In a statement accompanying the release of the report, CASA founder Joe Califano writes, “The results are profoundly troubling. This year’s survey reveals how the anything goes, free-for-all world of Internet expression, suggestive television programming and what-the-hell attitudes put teens at sharply increased risk of substance abuse.”

However, as with much of the center’s previous work, the research methods used here cannot actually determine whether social media causes increased substance use or whether the association is simply related to a third factor, such as teens’ concern about their social status or conversely, having strict parents.

MORE: Viewpoint: Smoke a Joint, Lose Your Child?

Seventy percent of the teens surveyed said they used social networks daily. However, only 10% of social networkers used tobacco products, 26% drank alcohol and 13% admitted marijuana use.

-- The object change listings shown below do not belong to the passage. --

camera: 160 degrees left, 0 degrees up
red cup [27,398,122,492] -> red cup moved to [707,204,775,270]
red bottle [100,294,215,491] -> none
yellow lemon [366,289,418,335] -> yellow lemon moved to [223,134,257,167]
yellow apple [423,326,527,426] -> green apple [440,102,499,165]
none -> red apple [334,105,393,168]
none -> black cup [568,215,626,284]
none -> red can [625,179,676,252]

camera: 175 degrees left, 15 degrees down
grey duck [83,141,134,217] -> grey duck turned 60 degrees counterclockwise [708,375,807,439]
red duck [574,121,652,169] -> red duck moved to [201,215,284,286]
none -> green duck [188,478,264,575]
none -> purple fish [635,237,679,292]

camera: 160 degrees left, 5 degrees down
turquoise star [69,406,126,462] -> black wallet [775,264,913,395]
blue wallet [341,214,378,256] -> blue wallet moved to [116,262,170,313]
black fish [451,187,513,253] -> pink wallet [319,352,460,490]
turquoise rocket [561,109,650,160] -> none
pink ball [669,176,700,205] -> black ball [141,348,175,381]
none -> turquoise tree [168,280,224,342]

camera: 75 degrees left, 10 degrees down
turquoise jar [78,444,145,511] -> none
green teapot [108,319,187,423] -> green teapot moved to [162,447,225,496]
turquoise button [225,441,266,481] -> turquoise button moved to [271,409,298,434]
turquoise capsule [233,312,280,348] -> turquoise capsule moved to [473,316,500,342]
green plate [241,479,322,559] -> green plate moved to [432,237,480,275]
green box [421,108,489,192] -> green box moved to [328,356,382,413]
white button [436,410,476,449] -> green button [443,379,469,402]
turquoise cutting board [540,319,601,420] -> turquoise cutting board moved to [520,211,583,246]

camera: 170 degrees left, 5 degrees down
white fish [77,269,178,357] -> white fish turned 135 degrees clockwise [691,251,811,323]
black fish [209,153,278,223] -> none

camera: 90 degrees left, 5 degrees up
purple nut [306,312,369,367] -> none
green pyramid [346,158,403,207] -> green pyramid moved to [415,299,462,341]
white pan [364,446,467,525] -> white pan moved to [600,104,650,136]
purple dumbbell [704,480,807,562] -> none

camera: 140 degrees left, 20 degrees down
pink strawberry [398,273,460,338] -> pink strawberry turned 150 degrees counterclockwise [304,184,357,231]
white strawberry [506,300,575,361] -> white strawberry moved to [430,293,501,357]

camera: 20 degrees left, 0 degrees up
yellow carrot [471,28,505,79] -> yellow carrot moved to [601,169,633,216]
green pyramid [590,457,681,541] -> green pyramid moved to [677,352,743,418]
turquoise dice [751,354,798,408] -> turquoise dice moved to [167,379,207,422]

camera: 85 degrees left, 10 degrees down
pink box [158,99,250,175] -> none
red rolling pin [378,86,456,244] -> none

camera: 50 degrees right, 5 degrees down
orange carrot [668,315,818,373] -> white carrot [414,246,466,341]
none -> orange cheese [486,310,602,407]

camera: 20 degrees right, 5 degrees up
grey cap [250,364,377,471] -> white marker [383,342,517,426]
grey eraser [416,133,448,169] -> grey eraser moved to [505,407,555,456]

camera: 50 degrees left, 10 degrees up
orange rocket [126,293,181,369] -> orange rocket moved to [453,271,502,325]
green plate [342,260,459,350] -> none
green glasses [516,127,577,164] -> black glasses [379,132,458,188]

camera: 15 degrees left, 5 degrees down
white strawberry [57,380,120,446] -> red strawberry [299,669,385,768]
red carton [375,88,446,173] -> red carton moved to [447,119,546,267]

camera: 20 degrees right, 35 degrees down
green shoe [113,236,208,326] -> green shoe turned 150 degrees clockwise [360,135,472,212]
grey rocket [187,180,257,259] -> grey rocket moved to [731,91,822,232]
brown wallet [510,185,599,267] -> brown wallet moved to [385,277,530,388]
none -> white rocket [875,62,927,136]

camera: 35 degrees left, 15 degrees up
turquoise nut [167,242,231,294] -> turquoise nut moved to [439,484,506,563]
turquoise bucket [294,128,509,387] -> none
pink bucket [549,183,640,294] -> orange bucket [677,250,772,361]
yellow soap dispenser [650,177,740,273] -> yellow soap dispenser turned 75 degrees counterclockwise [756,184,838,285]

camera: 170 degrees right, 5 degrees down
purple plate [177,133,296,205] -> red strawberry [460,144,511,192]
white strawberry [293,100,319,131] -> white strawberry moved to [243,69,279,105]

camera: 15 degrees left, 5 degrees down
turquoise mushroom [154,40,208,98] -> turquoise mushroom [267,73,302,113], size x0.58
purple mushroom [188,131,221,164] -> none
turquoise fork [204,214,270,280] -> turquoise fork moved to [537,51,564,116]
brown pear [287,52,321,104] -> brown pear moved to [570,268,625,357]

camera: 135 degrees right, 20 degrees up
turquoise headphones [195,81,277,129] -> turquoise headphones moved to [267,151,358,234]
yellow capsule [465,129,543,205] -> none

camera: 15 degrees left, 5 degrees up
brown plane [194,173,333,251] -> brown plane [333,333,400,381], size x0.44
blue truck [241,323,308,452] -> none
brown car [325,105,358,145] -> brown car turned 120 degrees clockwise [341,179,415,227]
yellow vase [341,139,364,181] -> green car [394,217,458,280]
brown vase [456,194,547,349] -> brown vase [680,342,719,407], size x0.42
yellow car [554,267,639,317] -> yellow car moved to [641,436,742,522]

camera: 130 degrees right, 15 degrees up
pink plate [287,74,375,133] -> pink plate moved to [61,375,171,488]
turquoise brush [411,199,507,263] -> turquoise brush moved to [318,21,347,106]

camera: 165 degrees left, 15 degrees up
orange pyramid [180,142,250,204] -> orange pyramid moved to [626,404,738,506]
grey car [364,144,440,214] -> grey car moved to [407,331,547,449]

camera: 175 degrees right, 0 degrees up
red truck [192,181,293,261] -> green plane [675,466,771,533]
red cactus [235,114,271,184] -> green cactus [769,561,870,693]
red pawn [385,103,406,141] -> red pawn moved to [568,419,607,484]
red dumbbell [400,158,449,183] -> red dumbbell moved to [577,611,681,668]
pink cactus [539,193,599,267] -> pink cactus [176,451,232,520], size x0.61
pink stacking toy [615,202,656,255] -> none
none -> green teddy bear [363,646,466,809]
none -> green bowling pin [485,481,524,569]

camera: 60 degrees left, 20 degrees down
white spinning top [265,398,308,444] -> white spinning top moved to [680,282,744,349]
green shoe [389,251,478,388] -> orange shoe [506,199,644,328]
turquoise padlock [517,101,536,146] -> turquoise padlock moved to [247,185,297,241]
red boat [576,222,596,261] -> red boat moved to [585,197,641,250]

The survey included more 1,000 teens aged 12 to 17 and their parents, who were contacted based on their home address and then asked to fill out the survey online. Overall, the 21% of teens reported ever using alcohol, 8% said they had used tobacco and 11% had smoked marijuana, statistics that are comparable with other recent household surveys.

But teen drug use is actually lower today than it was before the era of social media: for example, in 1995, before the Internet took off, 16% of teens age 12 to 17 reported marijuana use, 41% alcohol and 38% had smoked cigarettes. The statistics for the late 1970s and early 1980s are even higher.

MORE: How to Find the Best Drug Treatment for Teens: A Guide for Parents

Another correlation identified in the CASA report links watching sexually suggestive shows like Skins, Jersey Shore and Teen Mom with greater risk of tobacco, alcohol and drug use. But previous research has shown that teen rebellion rarely restricts itself to one type of behavior, so such correlations are hardly surprising.

The CASA survey further found that 40% of teens who spent time on Facebook, MySpace and other social networking sites said they had seen pictures online of kids getting drunk, passed out or using drugs. These teens were more likely than those who didn’t view such photos to report using alcohol, marijuana and other drugs — but here, too, it’s impossible to tell whether the link is causal.

Teens who use drugs themselves are almost certainly better at identifying pictures depicting drug use than non-users, and may be more likely to recall such images.

Califano writes:

Especially troubling — and alarming — are that almost half of the teens who have seen pictures of kids drunk, passed out, or using drugs on Facebook and other social networking sites first saw such pictures when they were 13 years of age or younger; more than 90 percent first saw such pictures when they were 15 or younger. These facts alone should strike Facebook fear into the hearts of parents of young children.

Given CASA’s purported horror at these dangerous images, I was surprised to see that the main webpage of its report shows a teen girl lying on a couch with a cigarette in one hand and a beer in the other, while in the foreground a teen boy lights a joint. Maybe even CASA can’t take its own correlation-based fear-mongering seriously anymore?

Correlative studies are useful for finding these kinds of connections, but the research should not stop there. A recent study, for example, finds an inverse correlation between a penile length and a country’s gross domestic product — nations that averaged smaller penis sizes had faster economic growth than countries with larger penises between 1960 and 1985 — but no one seriously believes that penis reduction will solve our economic problems.